I’d been butting my head against this media brick wall coming on for nearly four years now, and had had enough - but something in Sophie’s email made me reply, which I don’t often do. It might have been to do with her emailing on more than one occasion (the first, I tend to ignore, but if someone is relentless then my people-pleasing/politeness tendencies tend to get the better of me), so I got in touch.

Sure, “The New Yorker” was probably partially the reason. It’s glossy and glamorous, and as I had been discussing with Florence, if I was going to do just one more interview before we set off for Australia, why not make it a good one, right?

I was honest with Sophie on the phone, half trying to put her off, half exhausted talking about the topic… I had become disillusioned with speaking to the press, and since stepping away from Instagram in particular I could see a clear distinction now about how the image of the “housewife” was becoming appropriated for individual gain on some people’s accounts, and not being honestly represented at all. It had a darker side I no longer wanted to be part of, and moving abroad might be my chance to leave it all behind. I felt pretty washed-up and hung out to dry. Was she still interested in talking to me?

This movement was over three years old now and was becoming a headstrong toddler that couldn’t be disciplined. I had enough on my plate as it was, so I ‘let go of the reins’. It was becoming a monster that I no longer wanted to associate with. I never felt like I had ownership over it all, but I definitely felt responsible during that time somehow. Like the protective big sister who would stand up to the bully, while her younger siblings stood behind. The one to take the verbal assaults, and play fisticuffs, regardless of who was at fault.

This honest conversation led Sophie to speak to her editor, and she came back saying this was exactly the angle they wanted to explore. And so, over two very long lunches in Cheltenham, she heard my story - thank you Sophie - these were like free therapy and a real treat, not least because I could escape packing for a while!

You can read The Rise and Fall of the Trad Wife here. (Please note that in certain countries, you may not be able to access the article on a mobile phone, but you should be able to read it on a desktop computer).

Trad Wife New Yorker Magazineoh the face on that "artwork"... cringe!

---This article is probably the best that has been written on the subject, and while I make it a rule not to obsess over the opinions of others, there are a few little things in the article lost to nuance, and comments left from their readers that I want to clear up.

  • The Barbie table was amazing, and many of you have sent me links to ones on eBay, but none listed are the same as the one I had. Mine was fully pink with a “skirted” table. It’s very sweet of you to try and look for me, but sadly the hunt continues.
  • I know I wouldn’t have “had it made” in the 1950s, just in the sense that no one would expect me to work outside the home and keep asking me about why I don’t! The racism and lack of women’s rights can definitely stay in the past… as can those aspic recipes!
  • Someone commented that the women I look up to are “working women”, like Queen Elizabeth, The Princess of Wales, and such like… this is not lost on me, but it is lost on you dear reader that they aren’t my mentors because of the job they do, but because of how they conduct themselves in the world. This is explained in Ladies Like Us, where I write about things other than housewifery.
  • My husband “declined” to be interviewed because he was simply too busy with work and moving us to the other side of the world!
  • Barbie was a working woman too, yes. She has had many careers, but my Barbie was a housewife.

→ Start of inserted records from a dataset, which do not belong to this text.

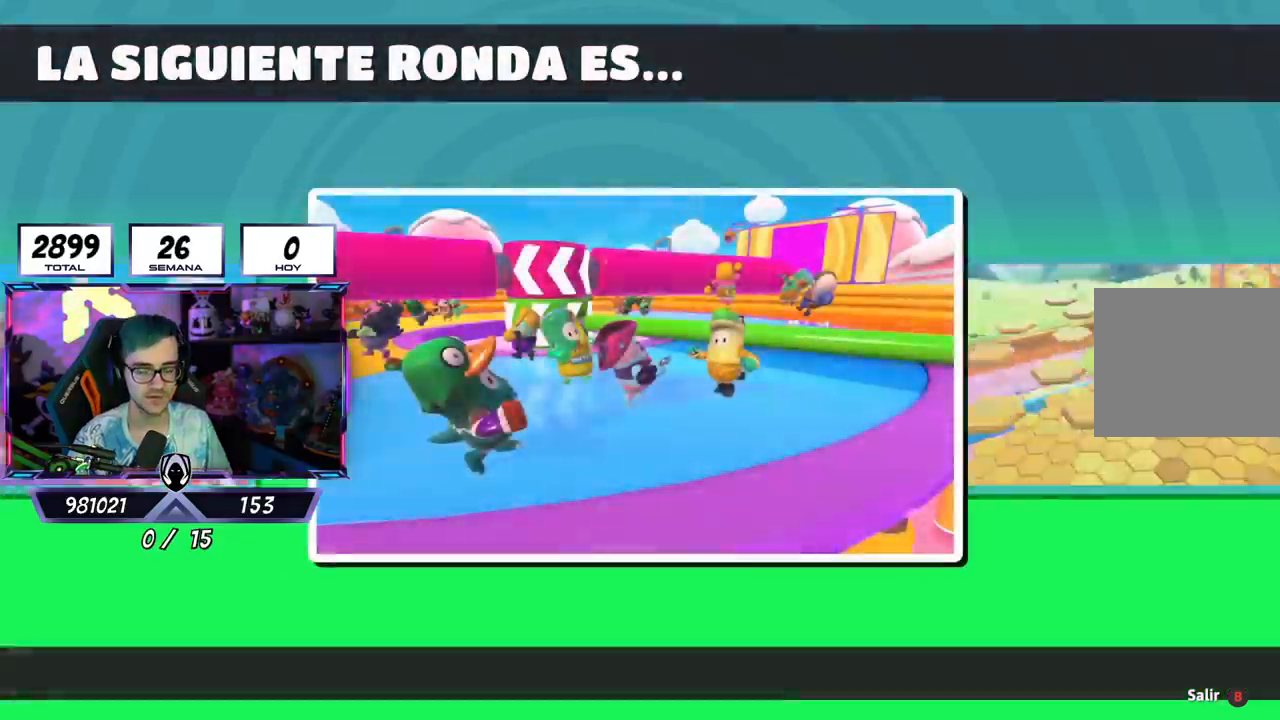
{"buttons": [], "left_stick": "center", "right_stick": "center", "events": []}
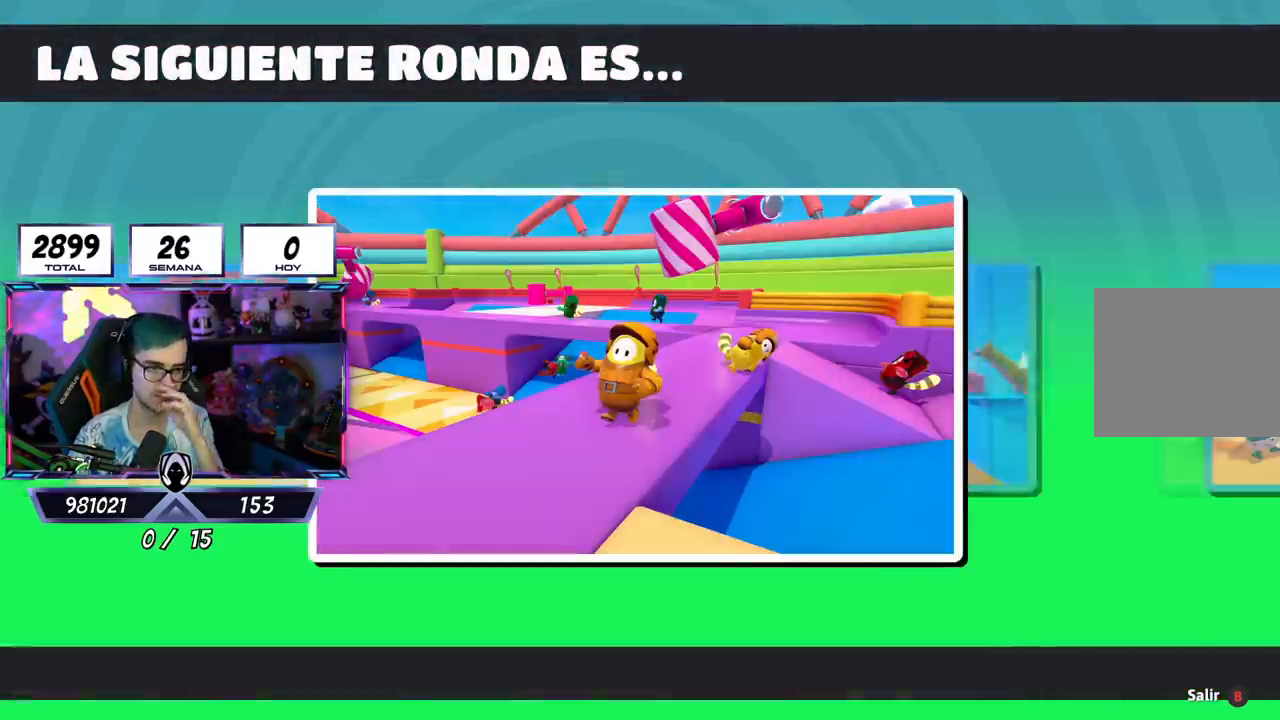
{"buttons": [], "left_stick": "center", "right_stick": "center", "events": [[133, "right_stick", "down-right"], [367, "right_stick", "center"]]}
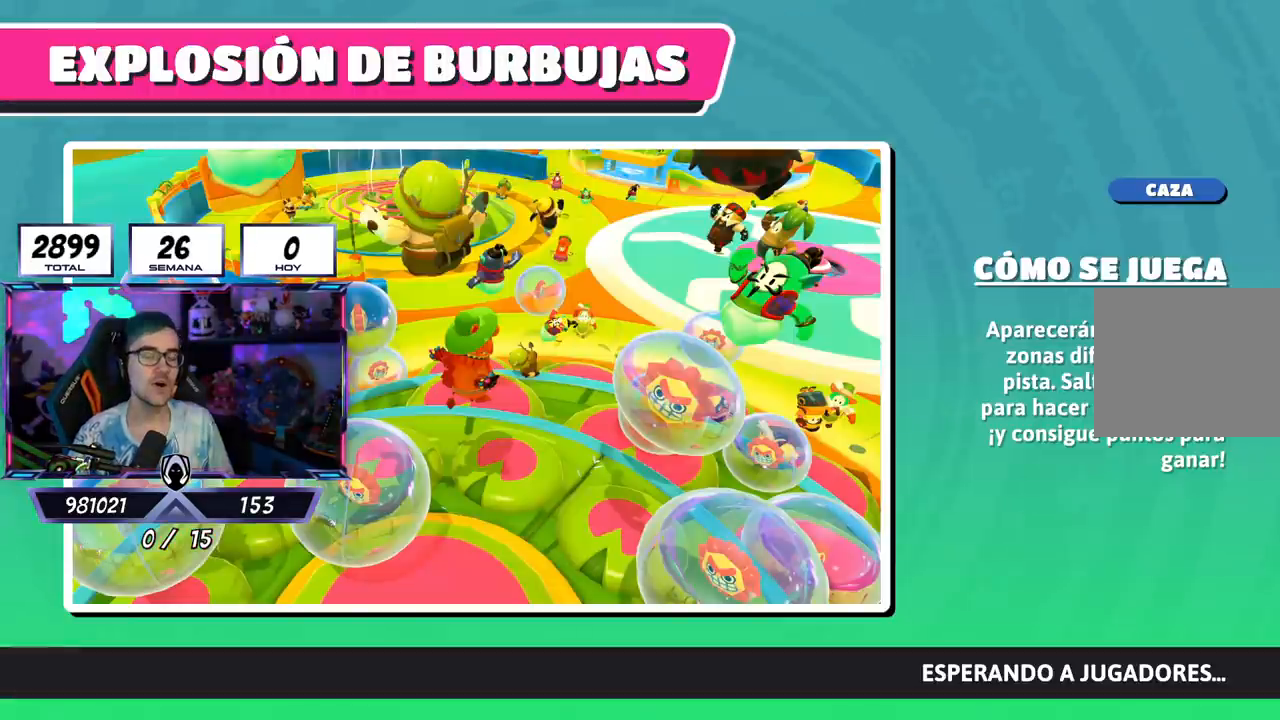
{"buttons": [], "left_stick": "center", "right_stick": "center", "events": []}
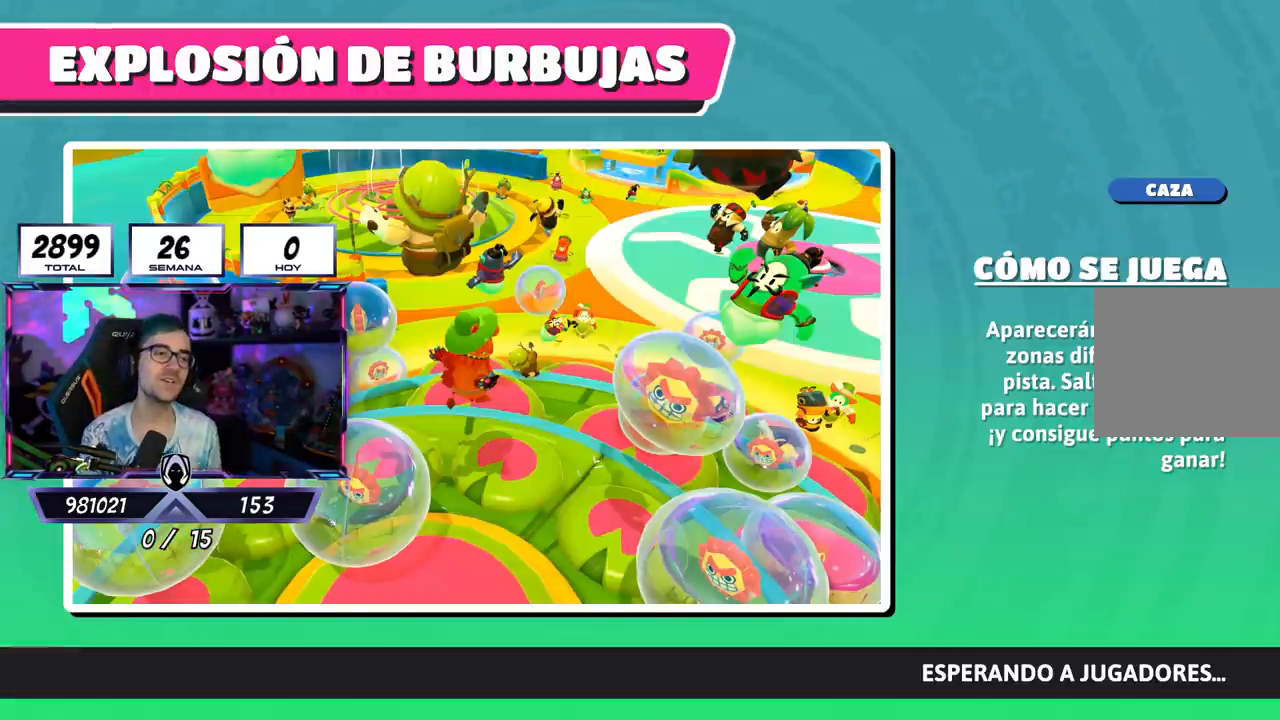
{"buttons": [], "left_stick": "center", "right_stick": "center", "events": []}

Trisha_romanceThis is how my Barbie lived

  • I eventually watched, and loved the Barbie movie. I saw it on the plane to Australia, and absolutely adored America Ferrera’s monologue scene when she is levelling with Barbie (who is having an existential crisis). America said it for us all…

    “It is literally impossible to be a woman. You are so beautiful, and so smart, and it kills me that you don’t think you’re good enough. Like, we have to always be extraordinary, but somehow we’re always doing it wrong. You have to be thin, but not too thin. And you can never say you want to be thin. You have to say you want to be healthy, but also you have to be thin. You have to have money, but you can’t ask for money because that’s crass. You have to be a boss, but you can’t be mean. You have to lead, but you can’t squash other people’s ideas. You’re supposed to love being a mother, but don’t talk about your kids all the damn time. You have to be a career woman but also always be looking out for other people. You have to answer for men’s bad behaviour, which is insane, but if you point that out, you’re accused of complaining. You’re supposed to stay pretty for men, but not so pretty that you tempt them too much or that you threaten other women because you’re supposed to be a part of the sisterhood. But always stand out and always be grateful. But never forget that the system is rigged. So find a way to acknowledge that but also always be grateful. You have to never get old, never be rude, never show off, never be selfish, never fall down, never fail, never show fear, never get out of line. It’s too hard! It’s too contradictory and nobody gives you a medal or says thank you! And it turns out in fact that not only are you doing everything wrong, but also everything is your fault. I’m just so tired of watching myself and every single other woman tie herself into knots so that people will like us. And if all of that is also true for a doll just representing women, then I don’t even know”. America Ferrera in “Barbie”.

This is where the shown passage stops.